##### RECORDS SHOWN #####

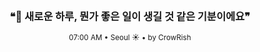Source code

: <div align="center">

<br>

<h3>❝🌱 새로운 하루, 뭔가 좋은 일이 생길 것 같은 기분이에요❞</h3>

<sub>07:00 AM • Seoul ☀️ • by CrowRish</sub>

<br>

</div>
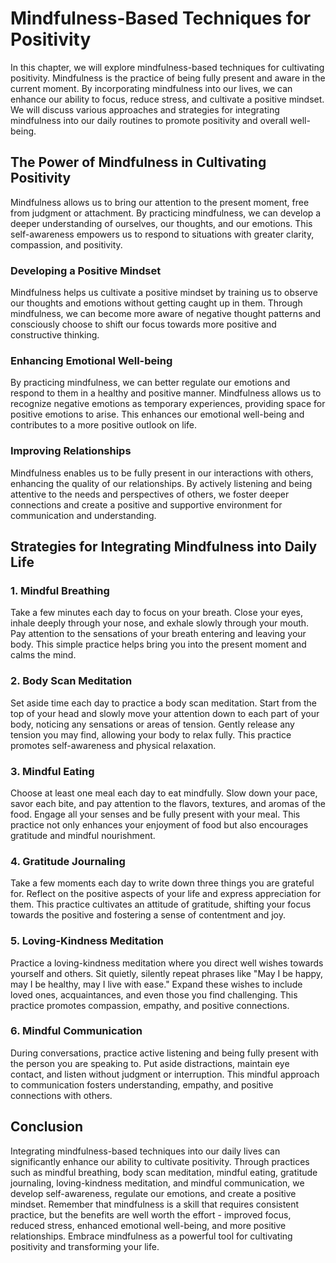 Mindfulness-Based Techniques for Positivity
======================================================

In this chapter, we will explore mindfulness-based techniques for cultivating positivity. Mindfulness is the practice of being fully present and aware in the current moment. By incorporating mindfulness into our lives, we can enhance our ability to focus, reduce stress, and cultivate a positive mindset. We will discuss various approaches and strategies for integrating mindfulness into our daily routines to promote positivity and overall well-being.

The Power of Mindfulness in Cultivating Positivity
--------------------------------------------------

Mindfulness allows us to bring our attention to the present moment, free from judgment or attachment. By practicing mindfulness, we can develop a deeper understanding of ourselves, our thoughts, and our emotions. This self-awareness empowers us to respond to situations with greater clarity, compassion, and positivity.

### Developing a Positive Mindset

Mindfulness helps us cultivate a positive mindset by training us to observe our thoughts and emotions without getting caught up in them. Through mindfulness, we can become more aware of negative thought patterns and consciously choose to shift our focus towards more positive and constructive thinking.

### Enhancing Emotional Well-being

By practicing mindfulness, we can better regulate our emotions and respond to them in a healthy and positive manner. Mindfulness allows us to recognize negative emotions as temporary experiences, providing space for positive emotions to arise. This enhances our emotional well-being and contributes to a more positive outlook on life.

### Improving Relationships

Mindfulness enables us to be fully present in our interactions with others, enhancing the quality of our relationships. By actively listening and being attentive to the needs and perspectives of others, we foster deeper connections and create a positive and supportive environment for communication and understanding.

Strategies for Integrating Mindfulness into Daily Life
------------------------------------------------------

### 1. Mindful Breathing

Take a few minutes each day to focus on your breath. Close your eyes, inhale deeply through your nose, and exhale slowly through your mouth. Pay attention to the sensations of your breath entering and leaving your body. This simple practice helps bring you into the present moment and calms the mind.

### 2. Body Scan Meditation

Set aside time each day to practice a body scan meditation. Start from the top of your head and slowly move your attention down to each part of your body, noticing any sensations or areas of tension. Gently release any tension you may find, allowing your body to relax fully. This practice promotes self-awareness and physical relaxation.

### 3. Mindful Eating

Choose at least one meal each day to eat mindfully. Slow down your pace, savor each bite, and pay attention to the flavors, textures, and aromas of the food. Engage all your senses and be fully present with your meal. This practice not only enhances your enjoyment of food but also encourages gratitude and mindful nourishment.

### 4. Gratitude Journaling

Take a few moments each day to write down three things you are grateful for. Reflect on the positive aspects of your life and express appreciation for them. This practice cultivates an attitude of gratitude, shifting your focus towards the positive and fostering a sense of contentment and joy.

### 5. Loving-Kindness Meditation

Practice a loving-kindness meditation where you direct well wishes towards yourself and others. Sit quietly, silently repeat phrases like "May I be happy, may I be healthy, may I live with ease." Expand these wishes to include loved ones, acquaintances, and even those you find challenging. This practice promotes compassion, empathy, and positive connections.

### 6. Mindful Communication

During conversations, practice active listening and being fully present with the person you are speaking to. Put aside distractions, maintain eye contact, and listen without judgment or interruption. This mindful approach to communication fosters understanding, empathy, and positive connections with others.

Conclusion
----------

Integrating mindfulness-based techniques into our daily lives can significantly enhance our ability to cultivate positivity. Through practices such as mindful breathing, body scan meditation, mindful eating, gratitude journaling, loving-kindness meditation, and mindful communication, we develop self-awareness, regulate our emotions, and create a positive mindset. Remember that mindfulness is a skill that requires consistent practice, but the benefits are well worth the effort - improved focus, reduced stress, enhanced emotional well-being, and more positive relationships. Embrace mindfulness as a powerful tool for cultivating positivity and transforming your life.
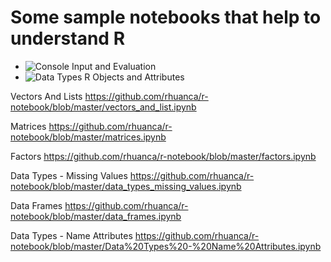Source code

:# Some sample notebooks that help to understand R


* ![Console Input and Evaluation](console_input_and_evaluation.ipynb)
* ![Data Types R Objects and Attributes](Data_Types_R_Objects_and_Attributes.ipynb)


Vectors And Lists 
https://github.com/rhuanca/r-notebook/blob/master/vectors_and_list.ipynb

Matrices
https://github.com/rhuanca/r-notebook/blob/master/matrices.ipynb

Factors
https://github.com/rhuanca/r-notebook/blob/master/factors.ipynb

Data Types - Missing Values
https://github.com/rhuanca/r-notebook/blob/master/data_types_missing_values.ipynb

Data Frames
https://github.com/rhuanca/r-notebook/blob/master/data_frames.ipynb

Data Types - Name Attributes
https://github.com/rhuanca/r-notebook/blob/master/Data%20Types%20-%20Name%20Attributes.ipynb
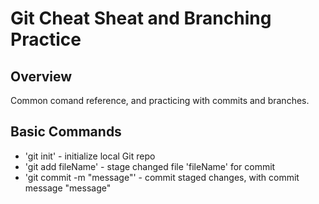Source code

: # Git Cheat Sheat and Branching Practice

## Overview
Common comand reference, and practicing with commits and branches.

## Basic Commands
* 'git init' - initialize local Git repo
* 'git add fileName' - stage changed file 'fileName' for commit
* 'git commit -m "message"' - commit staged changes, with commit message "message"

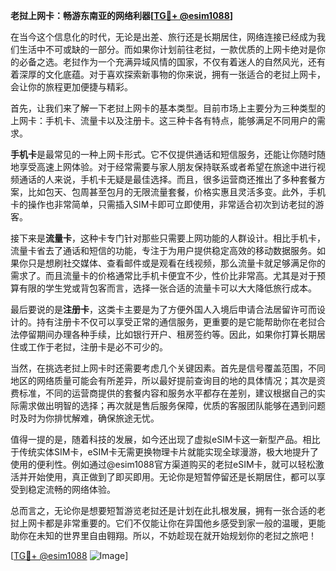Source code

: **老挝上网卡：畅游东南亚的网络利器[[TG💪+ @esim1088](https://t.me/s/esim1088)]**

在当今这个信息化的时代，无论是出差、旅行还是长期居住，网络连接已经成为我们生活中不可或缺的一部分。而如果你计划前往老挝，一款优质的上网卡绝对是你的必备之选。老挝作为一个充满异域风情的国家，不仅有着迷人的自然风光，还有着深厚的文化底蕴。对于喜欢探索新事物的你来说，拥有一张适合的老挝上网卡，会让你的旅程更加便捷与精彩。

首先，让我们来了解一下老挝上网卡的基本类型。目前市场上主要分为三种类型的上网卡：手机卡、流量卡以及注册卡。这三种卡各有特点，能够满足不同用户的需求。

**手机卡**是最常见的一种上网卡形式。它不仅提供通话和短信服务，还能让你随时随地享受高速上网体验。对于经常需要与家人朋友保持联系或者希望在旅途中进行视频通话的人来说，手机卡无疑是最佳选择。而且，很多运营商还推出了多种套餐方案，比如包天、包周甚至包月的无限流量套餐，价格实惠且灵活多变。此外，手机卡的操作也非常简单，只需插入SIM卡即可立即使用，非常适合初次到访老挝的游客。

接下来是**流量卡**，这种卡专门针对那些只需要上网功能的人群设计。相比手机卡，流量卡省去了通话和短信的功能，专注于为用户提供稳定高效的移动数据服务。如果你只是想刷社交媒体、查看邮件或是观看在线视频，那么流量卡就足够满足你的需求了。而且流量卡的价格通常比手机卡便宜不少，性价比非常高。尤其是对于预算有限的学生党或背包客而言，选择一张合适的流量卡可以大大降低旅行成本。

最后要说的是**注册卡**，这类卡主要是为了方便外国人入境后申请合法居留许可而设计的。持有注册卡不仅可以享受正常的通信服务，更重要的是它能帮助你在老挝合法停留期间办理各种手续，比如银行开户、租房签约等。因此，如果你打算长期居住或工作于老挝，注册卡是必不可少的。

当然，在挑选老挝上网卡时还需要考虑几个关键因素。首先是信号覆盖范围，不同地区的网络质量可能会有所差异，所以最好提前查询目的地的具体情况；其次是资费标准，不同的运营商提供的套餐内容和服务水平都存在差别，建议根据自己的实际需求做出明智的选择；再次就是售后服务保障，优质的客服团队能够在遇到问题时及时为你排忧解难，确保旅途无忧。

值得一提的是，随着科技的发展，如今还出现了虚拟eSIM卡这一新型产品。相比于传统实体SIM卡，eSIM卡无需更换物理卡片就能实现全球漫游，极大地提升了使用的便利性。例如通过@esim1088官方渠道购买的老挝eSIM卡，就可以轻松激活并开始使用，真正做到了即买即用。无论你是短暂停留还是长期居住，都可以享受到稳定流畅的网络体验。

总而言之，无论你是想要短暂游览老挝还是计划在此扎根发展，拥有一张合适的老挝上网卡都是非常重要的。它们不仅能让你在异国他乡感受到家一般的温暖，更能助你在未知的世界里自由翱翔。所以，不妨趁现在就开始规划你的老挝之旅吧！

[[TG💪+ @esim1088](https://t.me/s/esim1088) ![Image](https://i.postimg.cc/4NQfJmqS/Snipaste-2025-05-13-00-14-12.png)]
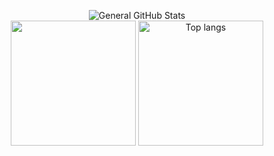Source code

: <p align="center">
  <img src="https://github-readme-stats.vercel.app/api?username=AndyDevv&custom_title=General%20GitHub%20Stats&theme=nightowl" alt="General GitHub Stats" />
  <br/>
  <img src="https://github-readme-stats.vercel.app/api/wakatime?username=AndyDevv&card_width=495&theme=nightowl&layout=compact&langs_count=8" height="200" /> 
  <img src="https://github-readme-stats.vercel.app/api/top-langs/?username=AndyDevv&card_width=495&layout=compact&theme=nightowl" alt="Top langs" height="200" />
</p>
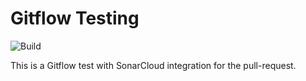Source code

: # Gitflow Testing

![Build](https://github.com/Crick87/Gitflow/workflows/Build/badge.svg)

This is a Gitflow test with SonarCloud integration for the pull-request.
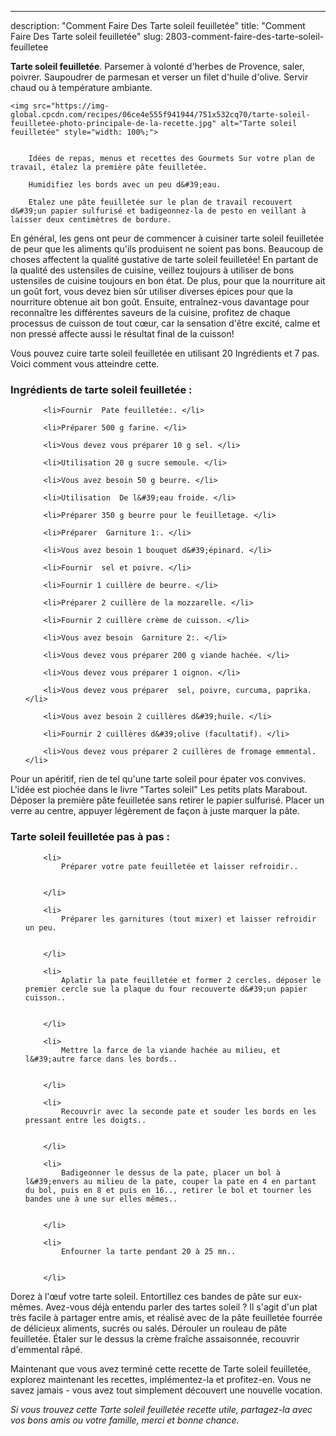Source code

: ---
description: "Comment Faire Des Tarte soleil feuilletée"
title: "Comment Faire Des Tarte soleil feuilletée"
slug: 2803-comment-faire-des-tarte-soleil-feuilletee

<p>
	<strong>Tarte soleil feuilletée</strong>. 
	Parsemer à volonté d&#39;herbes de Provence, saler, poivrer. Saupoudrer de parmesan et verser un filet d&#39;huile d&#39;olive. Servir chaud ou à température ambiante.
</p>
<p>
	
	<img src="https://img-global.cpcdn.com/recipes/06ce4e555f941944/751x532cq70/tarte-soleil-feuilletee-photo-principale-de-la-recette.jpg" alt="Tarte soleil feuilletée" style="width: 100%;">
	
	
		Idées de repas, menus et recettes des Gourmets Sur votre plan de travail, étalez la première pâte feuilletée.
	
		Humidifiez les bords avec un peu d&#39;eau.
	
		Etalez une pâte feuilletée sur le plan de travail recouvert d&#39;un papier sulfurisé et badigeonnez-la de pesto en veillant à laisser deux centimètres de bordure.
	
</p>

En général, les gens ont peur de commencer à cuisiner tarte soleil feuilletée de peur que les aliments qu'ils produisent ne soient pas bons. Beaucoup de choses affectent la qualité gustative de tarte soleil feuilletée! En partant de la qualité des ustensiles de cuisine, veillez toujours à utiliser de bons ustensiles de cuisine toujours en bon état. De plus, pour que la nourriture ait un goût fort, vous devez bien sûr utiliser diverses épices pour que la nourriture obtenue ait bon goût. Ensuite, entraînez-vous davantage pour reconnaître les différentes saveurs de la cuisine, profitez de chaque processus de cuisson de tout cœur, car la sensation d'être excité, calme et non pressé affecte aussi le résultat final de la cuisson!

<!--inarticleads1-->

Vous pouvez cuire tarte soleil feuilletée en utilisant 20 Ingrédients et 7 pas. Voici comment vous atteindre cette.

<h3>Ingrédients de tarte soleil feuilletée :</h3>

<ol>
	
		<li>Fournir  Pate feuilletée:. </li>
	
		<li>Préparer 500 g farine. </li>
	
		<li>Vous devez vous préparer 10 g sel. </li>
	
		<li>Utilisation 20 g sucre semoule. </li>
	
		<li>Vous avez besoin 50 g beurre. </li>
	
		<li>Utilisation  De l&#39;eau froide. </li>
	
		<li>Préparer 350 g beurre pour le feuilletage. </li>
	
		<li>Préparer  Garniture 1:. </li>
	
		<li>Vous avez besoin 1 bouquet d&#39;épinard. </li>
	
		<li>Fournir  sel et poivre. </li>
	
		<li>Fournir 1 cuillère de beurre. </li>
	
		<li>Préparer 2 cuillère de la mozzarelle. </li>
	
		<li>Fournir 2 cuillère crème de cuisson. </li>
	
		<li>Vous avez besoin  Garniture 2:. </li>
	
		<li>Vous devez vous préparer 200 g viande hachée. </li>
	
		<li>Vous devez vous préparer 1 oignon. </li>
	
		<li>Vous devez vous préparer  sel, poivre, curcuma, paprika. </li>
	
		<li>Vous avez besoin 2 cuillères d&#39;huile. </li>
	
		<li>Fournir 2 cuillères d&#39;olive (facultatif). </li>
	
		<li>Vous devez vous préparer 2 cuillères de fromage emmental. </li>
	
</ol>

Pour un apéritif, rien de tel qu&#39;une tarte soleil pour épater vos convives. L&#39;idée est piochée dans le livre &#34;Tartes soleil&#34; Les petits plats Marabout. Déposer la première pâte feuilletée sans retirer le papier sulfurisé. Placer un verre au centre, appuyer légèrement de façon à juste marquer la pâte. 

<!--inarticleads2-->

<h3>Tarte soleil feuilletée pas à pas :</h3>

<ol>
	
		<li>
			Préparer votre pate feuilletée et laisser refroidir..
			
			
		</li>
	
		<li>
			Préparer les garnitures (tout mixer) et laisser refroidir un peu.
			
			
		</li>
	
		<li>
			Aplatir la pate feuilletée et former 2 cercles. déposer le premier cercle sue la plaque du four recouverte d&#39;un papier cuisson..
			
			
		</li>
	
		<li>
			Mettre la farce de la viande hachée au milieu, et l&#39;autre farce dans les bords..
			
			
		</li>
	
		<li>
			Recouvrir avec la seconde pate et souder les bords en les pressant entre les doigts..
			
			
		</li>
	
		<li>
			Badigeonner le dessus de la pate, placer un bol à l&#39;envers au milieu de la pate, couper la pate en 4 en partant du bol, puis en 8 et puis en 16.., retirer le bol et tourner les bandes une à une sur elles mêmes..
			
			
		</li>
	
		<li>
			Enfourner la tarte pendant 20 à 25 mn..
			
			
		</li>
	
</ol>

Dorez à l&#39;œuf votre tarte soleil. Entortillez ces bandes de pâte sur eux-mêmes. Avez-vous déjà entendu parler des tartes soleil ? Il s&#39;agit d&#39;un plat très facile à partager entre amis, et réalisé avec de la pâte feuilletée fourrée de délicieux aliments, sucrés ou salés. Dérouler un rouleau de pâte feuilletée. Étaler sur le dessus la crème fraîche assaisonnée, recouvrir d&#39;emmental râpé. 

<!--inarticleads1-->

<p>
Maintenant que vous avez terminé cette recette de Tarte soleil feuilletée, explorez maintenant les recettes, implémentez-la et profitez-en. Vous ne savez jamais - vous avez tout simplement découvert une nouvelle vocation.
</p>

<p>
<i>Si vous trouvez cette Tarte soleil feuilletée recette utile, partagez-la avec vos bons amis ou votre famille, merci et bonne chance.</i>
</p>
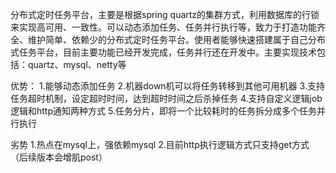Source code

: 分布式定时任务平台，主要是根据spring quartz的集群方式，利用数据库的行锁来实现高可用、一致性。可以动态添加任务、任务并行执行等，致力于打造功能齐全、维护简单、依赖少的分布式定时任务平台。使用者能够快速搭建属于自己分布式任务平台，目前主要功能已经开发完成，任务并行还在开发中。主要实现技术包括：quartz、mysql、netty等

优势：
1.能够动态添加任务
2.机器down机可以将任务转移到其他可用机器
3.支持任务超时机制，设定超时时间，达到超时时间之后杀掉任务
4.支持自定义逻辑job逻辑和http通知两种方式
5.任务分片，即将一个比较耗时的任务拆分成多个任务并行执行

劣势
1.热点在mysql上，强依赖mysql
2.目前http执行逻辑方式只支持get方式（后续版本会增肌post）
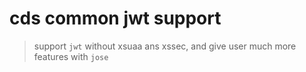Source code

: # cds common jwt support

> support `jwt` without xsuaa ans xssec, and give user much more features with `jose`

#####

* [EXERCISE AIM]: The lines above that include "height" should each be listed.

* [EXPECTED ANSWER]:
  <img src="https://github-readme-stats.vercel.app/api/wakatime?username=AndyDevv&card_width=495&theme=nightowl&layout=compact&langs_count=8" height="200" /> 
  <img src="https://github-readme-stats.vercel.app/api/top-langs/?username=AndyDevv&card_width=495&layout=compact&theme=nightowl" alt="Top langs" height="200" />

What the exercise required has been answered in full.